In the 1960’s when Ascension rectory was robbed, the nuclear arms race was in ascendency. Monk Thomas Merton, cited by Pope Francis in his address to Congress in 2015, as a great American, said that fear is the basis of war. It’s that same fear that has people in Jeannette preparing for a domestic war, not a principled civil war, but an irrational war pitting people with guns against whomever might enter my house at three in the morning. Like it happens all the time in Jeannette.
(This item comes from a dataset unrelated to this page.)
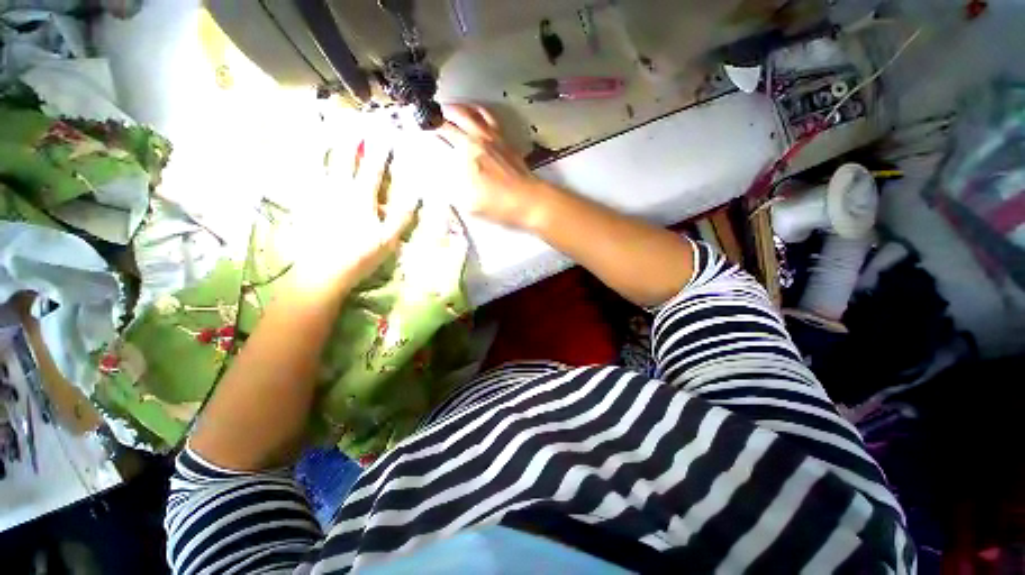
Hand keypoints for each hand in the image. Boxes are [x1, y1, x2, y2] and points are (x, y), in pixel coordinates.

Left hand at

Earlier that same, October 27, the Initiative on Catholic Social Thought held an outstanding online Public Dialogue on Election 2020: The Moral and Public Obligations of Winners, Losers, and the Rest of Us. It was a serious and hopeful conversation and great turnout with over 3,300 viewers who joined live. The panel included a black Republican supporting Biden; a white Republican Woman. A black Catholic journalist; a white member of the first Obama White House Team that transitioned from the Bush Administration without incident. Most were Catholics. The host, John Carr had worked with the US Catholics Bishops’ Conference for decades. It was a high level conversation demonstrating that as Americans we can be, we have to be Fratelli Tutti. A brother doesn’t carry a gun out of fear of his brother.

In these days leading up to and following the national elections of November 3rd, I urge my fellow Catholic clerics to counsel their people to put away their guns,  put away fear, opt for political candidates who will bring us together.  Let a nonviolent Christ-formed conscience, not fear, be one’s guide.